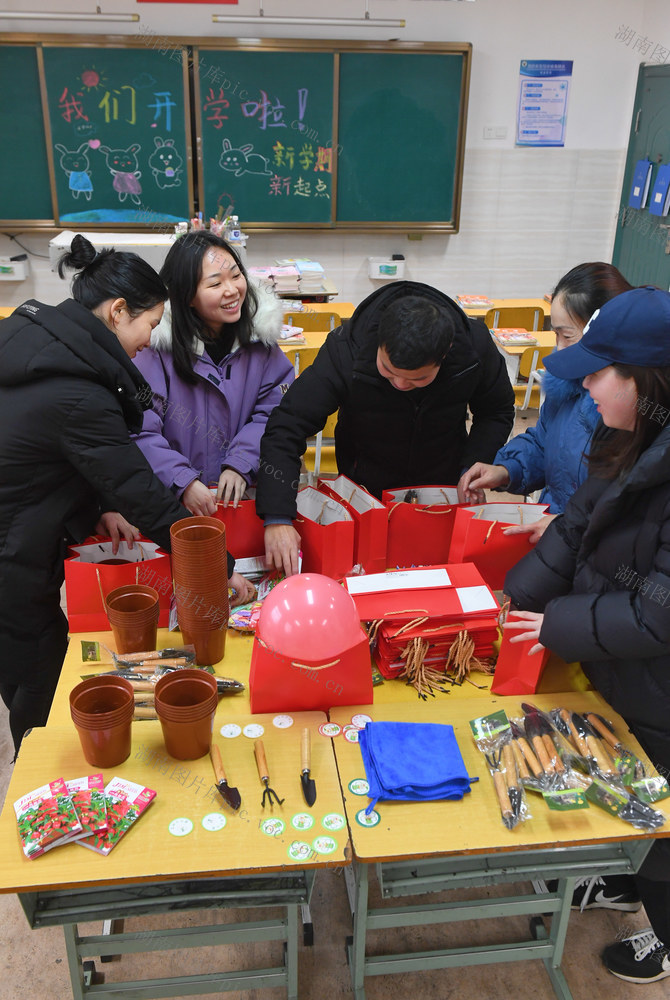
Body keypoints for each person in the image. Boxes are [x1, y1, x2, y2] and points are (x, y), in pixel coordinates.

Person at [0, 235, 248, 754]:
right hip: (11, 550)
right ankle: (38, 772)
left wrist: (98, 505)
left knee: (28, 653)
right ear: (117, 312)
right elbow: (140, 491)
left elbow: (44, 448)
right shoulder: (79, 392)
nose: (149, 340)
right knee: (37, 665)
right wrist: (217, 565)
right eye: (150, 324)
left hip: (20, 525)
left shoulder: (35, 340)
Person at [504, 286, 670, 984]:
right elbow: (575, 527)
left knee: (663, 821)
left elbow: (659, 612)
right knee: (634, 803)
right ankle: (627, 880)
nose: (588, 389)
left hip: (659, 684)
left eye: (599, 374)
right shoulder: (628, 433)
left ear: (648, 380)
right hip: (622, 671)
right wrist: (512, 599)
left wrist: (557, 625)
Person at [256, 280, 516, 576]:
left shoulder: (474, 349)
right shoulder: (346, 350)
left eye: (418, 379)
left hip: (442, 488)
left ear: (444, 355)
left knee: (432, 580)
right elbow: (287, 426)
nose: (401, 385)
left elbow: (496, 411)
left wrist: (473, 466)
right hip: (365, 487)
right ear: (380, 342)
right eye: (388, 371)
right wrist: (277, 516)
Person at [460, 262, 633, 542]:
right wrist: (505, 469)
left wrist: (567, 526)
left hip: (589, 543)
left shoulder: (628, 409)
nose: (559, 349)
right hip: (554, 535)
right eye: (555, 335)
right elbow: (544, 443)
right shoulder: (567, 384)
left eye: (567, 336)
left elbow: (627, 510)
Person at [132, 231, 294, 517]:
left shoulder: (262, 343)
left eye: (236, 275)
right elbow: (139, 429)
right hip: (174, 507)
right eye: (215, 283)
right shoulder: (154, 349)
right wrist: (182, 480)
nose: (231, 290)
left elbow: (276, 414)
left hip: (241, 503)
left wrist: (241, 462)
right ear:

__Task goal__
Reproduce all the material exactly, omitting images.

__Solution__
Body keypoints for each person in the image. Boxes are [x1, y1, x2, y2] and points are (x, y), in pixel coordinates.

Person at [0, 235, 248, 754]:
right hip: (11, 550)
right ankle: (38, 772)
left wrist: (98, 505)
left knee: (28, 653)
right ear: (117, 312)
right elbow: (140, 491)
left elbow: (44, 448)
right shoulder: (79, 392)
nose: (149, 340)
right knee: (37, 665)
right wrist: (217, 565)
right eye: (150, 324)
left hip: (20, 525)
left shoulder: (35, 340)
Person at [504, 286, 670, 984]:
right elbow: (575, 527)
left knee: (663, 821)
left elbow: (659, 612)
right knee: (634, 803)
right ankle: (627, 880)
nose: (588, 389)
left hip: (659, 684)
left eye: (599, 374)
right shoulder: (628, 433)
left ear: (648, 380)
right hip: (622, 671)
right wrist: (512, 599)
left wrist: (557, 625)
Person at [256, 280, 516, 576]:
left shoulder: (474, 349)
right shoulder: (346, 350)
left eye: (418, 379)
left hip: (442, 488)
left ear: (444, 355)
left knee: (432, 580)
right elbow: (287, 426)
nose: (401, 385)
left elbow: (496, 411)
left wrist: (473, 466)
right hip: (365, 487)
right ear: (380, 342)
right eye: (388, 371)
right wrist: (277, 516)
Person at [460, 262, 633, 542]:
right wrist: (505, 469)
left wrist: (567, 526)
left hip: (589, 543)
left shoulder: (628, 409)
nose: (559, 349)
right hip: (554, 535)
right eye: (555, 335)
right elbow: (544, 443)
right shoulder: (567, 384)
left eye: (567, 336)
left elbow: (627, 510)
Person at [132, 231, 294, 517]:
left shoulder: (262, 343)
left eye: (236, 275)
right elbow: (139, 429)
right hip: (174, 507)
right eye: (215, 283)
right shoulder: (154, 349)
right wrist: (182, 480)
nose: (231, 290)
left elbow: (276, 414)
left hip: (241, 503)
left wrist: (241, 462)
right ear:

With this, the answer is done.